1. The application for review was granted. 2. Items 1 to 133 of the bill of costs taxed by the first respondent on 13 August 2020 under HC 11725/16 were set aside. 3. The matter was remitted back to the first respondent for taxation of items 1 to 133 only after the second respondent denominated its attendances in Zimbabwean dollars. 4. Each party to bear its own costs of suit.
After S.I. 142/19 declared the Zimbabwe dollar as the sole legal tender for all domestic transactions in Zimbabwe (effective 24 June 2019), it became unlawful to denominate bills of costs in United States dollars, even where the legal services were rendered before the first effective date (22 February 2019) and even if parties consented to such denomination. Bills of costs presented for taxation after the currency regime change must be denominated in Zimbabwe dollars in accordance with the prevailing legal tender laws at the time of taxation. Anything done in direct conflict with a statute is a nullity. Inferior courts are bound by decisions of superior courts and must follow binding precedents such as Zizhou v Taxing Officer & Another.
The court observed that Rule 313, which allows a taxing officer to refer points to a judge in chambers, uses the word "may" and is therefore permissive rather than mandatory, vesting discretion in the taxing officer. The court noted it would be slow to interfere with such discretion unless the taxing officer acted on a wrong principle or failed to exercise discretion at all. The court also commented that the 2011 General Law Society Tariff, being a professional tariff rather than an enactment passed by Parliament, did not fall within section 22(1)(f) of the Finance Act (though this point was not definitively decided as it was unnecessary given the court's findings). The court noted that in complex areas of law, it may be appropriate to order each party to bear its own costs rather than applying the usual rule that costs follow the event.

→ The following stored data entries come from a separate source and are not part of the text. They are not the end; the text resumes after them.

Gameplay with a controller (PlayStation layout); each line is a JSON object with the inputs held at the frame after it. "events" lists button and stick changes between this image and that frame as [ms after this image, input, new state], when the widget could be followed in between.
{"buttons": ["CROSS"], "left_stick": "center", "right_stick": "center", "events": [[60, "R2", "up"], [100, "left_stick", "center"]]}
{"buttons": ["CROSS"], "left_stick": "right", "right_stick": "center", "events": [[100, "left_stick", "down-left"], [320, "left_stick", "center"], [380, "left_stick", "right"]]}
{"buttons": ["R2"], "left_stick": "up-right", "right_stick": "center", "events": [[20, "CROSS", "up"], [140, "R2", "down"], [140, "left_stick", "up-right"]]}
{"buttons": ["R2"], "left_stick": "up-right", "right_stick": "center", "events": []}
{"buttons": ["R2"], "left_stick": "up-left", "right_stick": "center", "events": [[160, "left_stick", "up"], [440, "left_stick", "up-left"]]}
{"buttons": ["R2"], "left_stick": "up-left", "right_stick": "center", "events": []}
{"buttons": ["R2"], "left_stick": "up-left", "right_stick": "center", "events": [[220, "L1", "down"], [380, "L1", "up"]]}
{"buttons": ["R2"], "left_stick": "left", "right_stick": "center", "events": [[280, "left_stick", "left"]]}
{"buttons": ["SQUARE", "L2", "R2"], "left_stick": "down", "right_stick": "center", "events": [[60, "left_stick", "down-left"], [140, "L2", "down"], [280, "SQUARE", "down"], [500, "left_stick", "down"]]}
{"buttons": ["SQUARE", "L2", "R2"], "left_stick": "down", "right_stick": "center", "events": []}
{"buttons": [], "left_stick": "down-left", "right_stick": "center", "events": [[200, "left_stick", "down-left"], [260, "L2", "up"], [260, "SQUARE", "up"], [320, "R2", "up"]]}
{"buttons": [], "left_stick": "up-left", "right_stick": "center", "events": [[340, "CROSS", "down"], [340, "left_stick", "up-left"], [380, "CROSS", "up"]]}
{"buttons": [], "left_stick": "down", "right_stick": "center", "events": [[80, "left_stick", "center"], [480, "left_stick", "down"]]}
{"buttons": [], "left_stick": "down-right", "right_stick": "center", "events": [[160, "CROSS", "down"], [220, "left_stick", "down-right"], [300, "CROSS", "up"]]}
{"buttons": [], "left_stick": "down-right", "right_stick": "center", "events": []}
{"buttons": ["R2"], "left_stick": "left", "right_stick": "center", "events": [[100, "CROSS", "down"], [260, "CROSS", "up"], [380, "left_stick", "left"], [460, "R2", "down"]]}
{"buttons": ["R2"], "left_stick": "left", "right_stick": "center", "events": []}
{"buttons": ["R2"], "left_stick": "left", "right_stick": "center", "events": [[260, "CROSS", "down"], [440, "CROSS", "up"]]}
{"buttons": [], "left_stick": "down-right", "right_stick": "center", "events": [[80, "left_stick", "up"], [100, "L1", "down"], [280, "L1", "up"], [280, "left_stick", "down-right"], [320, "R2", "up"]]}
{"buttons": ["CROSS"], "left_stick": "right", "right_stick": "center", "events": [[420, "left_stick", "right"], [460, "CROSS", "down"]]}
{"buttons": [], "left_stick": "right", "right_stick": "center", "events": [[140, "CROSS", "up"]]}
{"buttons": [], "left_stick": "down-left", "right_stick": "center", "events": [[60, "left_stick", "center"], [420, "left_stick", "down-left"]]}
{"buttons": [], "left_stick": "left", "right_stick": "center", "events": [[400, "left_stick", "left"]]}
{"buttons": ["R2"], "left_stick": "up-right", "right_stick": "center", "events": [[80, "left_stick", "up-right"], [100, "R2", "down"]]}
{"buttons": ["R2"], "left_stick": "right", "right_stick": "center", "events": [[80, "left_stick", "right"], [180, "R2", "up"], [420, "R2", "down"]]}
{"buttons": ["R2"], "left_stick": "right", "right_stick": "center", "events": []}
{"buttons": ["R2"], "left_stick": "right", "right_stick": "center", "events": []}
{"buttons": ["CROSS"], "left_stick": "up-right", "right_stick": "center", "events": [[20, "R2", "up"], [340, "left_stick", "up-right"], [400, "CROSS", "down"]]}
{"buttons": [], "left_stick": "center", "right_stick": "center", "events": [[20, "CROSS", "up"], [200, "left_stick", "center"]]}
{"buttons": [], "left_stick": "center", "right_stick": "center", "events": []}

This case is significant in Zimbabwean jurisprudence as it clarifies the application of currency regime changes introduced by S.I. 33/19 and S.I. 142/19 to the taxation of legal costs. It applies and reinforces the Supreme Court precedent in Zizhou v Taxing Officer, establishing that bills of costs must be denominated in the currency that is legal tender at the time of taxation, regardless of when the underlying work was performed or what currency was referenced in applicable tariffs. The judgment emphasizes that the transition to Zimbabwe dollar as sole legal tender affected all domestic transactions including the taxation of legal costs, and that this position cannot be altered by party consent. It also provides guidance on the exercise of discretion by taxing officers and the binding nature of superior court decisions on inferior courts.